Record set below:
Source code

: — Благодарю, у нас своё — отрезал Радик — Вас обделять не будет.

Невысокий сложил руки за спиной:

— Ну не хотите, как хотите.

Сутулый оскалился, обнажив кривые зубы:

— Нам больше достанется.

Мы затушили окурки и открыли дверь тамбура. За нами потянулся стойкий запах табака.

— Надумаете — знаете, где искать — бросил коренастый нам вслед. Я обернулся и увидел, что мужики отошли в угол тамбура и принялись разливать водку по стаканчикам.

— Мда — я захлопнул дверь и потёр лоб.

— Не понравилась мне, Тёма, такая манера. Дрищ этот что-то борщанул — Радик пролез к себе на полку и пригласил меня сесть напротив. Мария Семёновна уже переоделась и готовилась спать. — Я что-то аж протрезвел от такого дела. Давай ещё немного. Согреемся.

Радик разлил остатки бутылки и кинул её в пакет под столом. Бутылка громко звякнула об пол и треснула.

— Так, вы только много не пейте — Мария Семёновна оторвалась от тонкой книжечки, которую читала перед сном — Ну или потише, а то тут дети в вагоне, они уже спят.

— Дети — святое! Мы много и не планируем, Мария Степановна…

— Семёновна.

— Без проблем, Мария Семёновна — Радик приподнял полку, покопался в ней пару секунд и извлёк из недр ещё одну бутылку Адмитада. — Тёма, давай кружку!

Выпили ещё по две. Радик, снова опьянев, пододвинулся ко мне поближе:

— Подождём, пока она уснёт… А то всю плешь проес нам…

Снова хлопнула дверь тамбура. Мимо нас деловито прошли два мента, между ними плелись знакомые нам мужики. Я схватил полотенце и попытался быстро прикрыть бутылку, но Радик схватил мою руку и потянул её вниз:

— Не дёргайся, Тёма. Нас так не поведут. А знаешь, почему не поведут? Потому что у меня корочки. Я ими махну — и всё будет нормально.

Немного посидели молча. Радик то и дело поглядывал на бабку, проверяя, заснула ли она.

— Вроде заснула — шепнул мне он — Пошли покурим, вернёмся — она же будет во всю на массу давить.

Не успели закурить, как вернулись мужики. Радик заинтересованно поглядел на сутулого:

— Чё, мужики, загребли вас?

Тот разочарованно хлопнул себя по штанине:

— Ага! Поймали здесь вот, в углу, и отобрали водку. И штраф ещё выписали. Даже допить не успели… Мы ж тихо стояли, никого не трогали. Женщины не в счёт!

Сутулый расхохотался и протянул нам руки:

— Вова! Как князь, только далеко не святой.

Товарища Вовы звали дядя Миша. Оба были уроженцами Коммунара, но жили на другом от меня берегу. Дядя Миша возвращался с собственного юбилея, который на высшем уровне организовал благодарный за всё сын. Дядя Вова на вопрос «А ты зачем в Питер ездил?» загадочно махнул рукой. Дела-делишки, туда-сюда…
End of Record set.
Work required ▸
Your answer must be a copy of every line in the data above that holds the string "Тёма".

Answer box ▸
— Не понравилась мне, Тёма, такая манера. Дрищ этот что-то борщанул — Радик пролез к себе на полку и пригласил меня сесть напротив. Мария Семёновна уже переоделась и готовилась спать. — Я что-то аж протрезвел от такого дела. Давай ещё немного. Согреемся.
— Без проблем, Мария Семёновна — Радик приподнял полку, покопался в ней пару секунд и извлёк из недр ещё одну бутылку Адмитада. — Тёма, давай кружку!
— Не дёргайся, Тёма. Нас так не поведут. А знаешь, почему не поведут? Потому что у меня корочки. Я ими махну — и всё будет нормально.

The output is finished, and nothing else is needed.